REST purists will ask you to use the functionality built into HTTP wherever possible. Even though form-based authentication is extremely common, it is not a part of the official protocol. So the REST purist sees form-based authentication as an instance of "building functionality on top of HTTP when that functionality already exists within HTTP itself."
Now Forms come along and some folks say "not restful" - what is "not restful" about them?
The authentication credentials are not in the standard place.
REST doesn’t eliminate the need for a clue.
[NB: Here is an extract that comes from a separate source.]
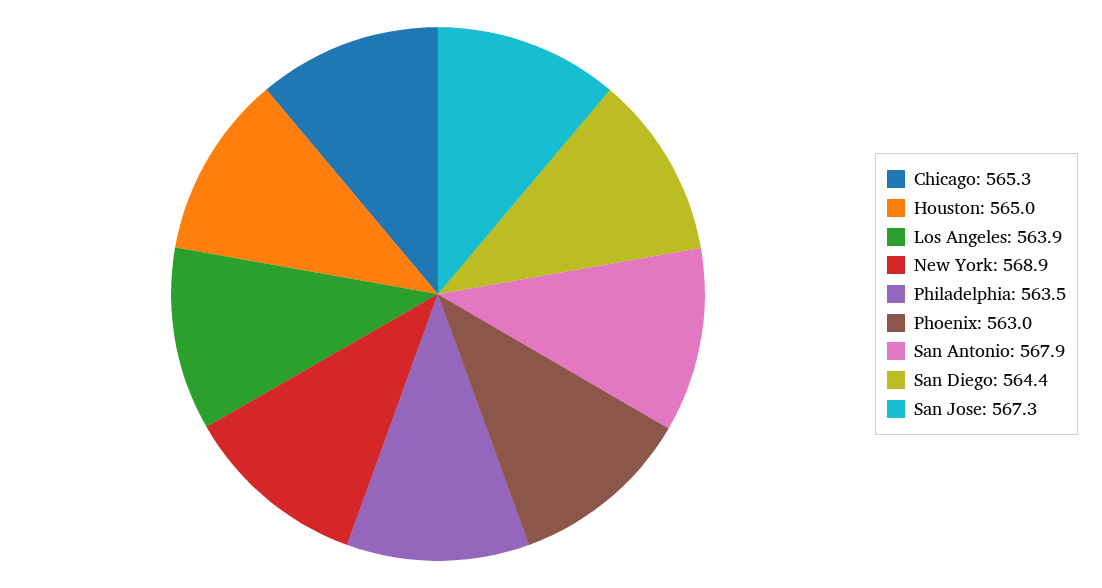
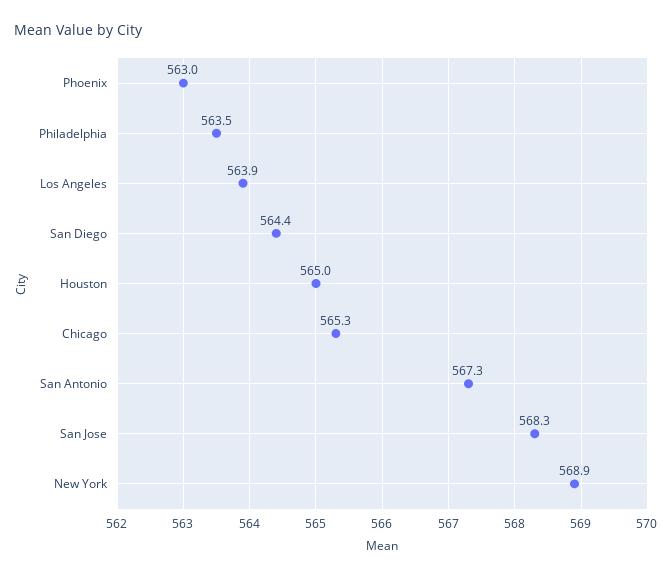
San Antonio: 567.9 -> 567.3
San Jose: 567.3 -> 568.3

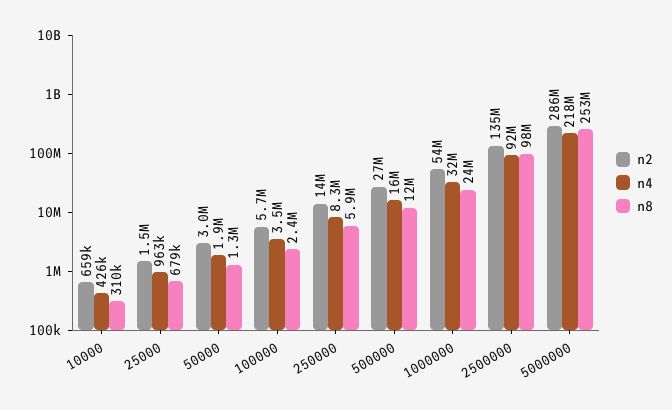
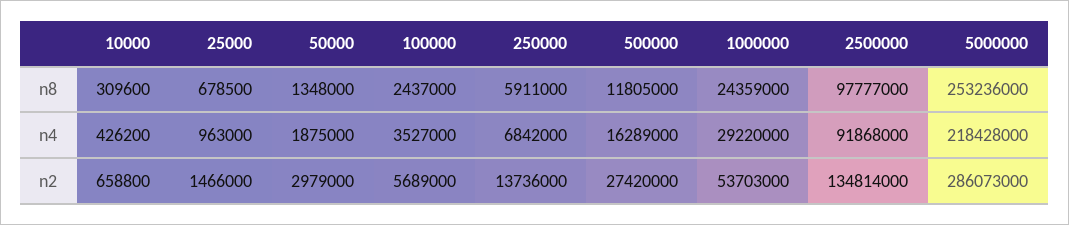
n4, 250000: 8300000 -> 6842000
n4, 1000000: 32000000 -> 29220000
What REST does is concentrate that need for prior knowledge into readily standardizable forms. -- Fielding, 2008
RFC 7235 describes the Authorization header; that gives us a standard way to distinguish authorized requests (which have the header) from anonymous requests (which don't have the header).
Because we can distinguish authorized and anonymous requests, general purpose components can do interesting things.
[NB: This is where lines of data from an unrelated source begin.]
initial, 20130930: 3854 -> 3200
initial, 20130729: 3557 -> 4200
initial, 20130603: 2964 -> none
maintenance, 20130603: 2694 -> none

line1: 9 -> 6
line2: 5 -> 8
For example, if the origin server is restricting access to a resource, we probably don't want a shared cache to be re-using copies of the HTTP response to satisfy other requests. Because the authorization has a standardized form, we can define caching semantics that restrict what a shared cache is allowed to do.
Putting the same information into a cookie header, in effect, hides the authorization semantics from general purpose components.
(This is somewhat analogous to using POST requests for safe requests -- general purpose components can't distinguish semantically safe POST requests from semantically unsafe POST requests, and therefore can't do anything intelligently take advantage of the safe handling).
If we had smarter form processing -- form input controls that copied information into the Authorization header instead of the query string/request-body -- then forms would be fine. But (a) we don't have that and (b) we are unlikely to get it, because backwards compatibility.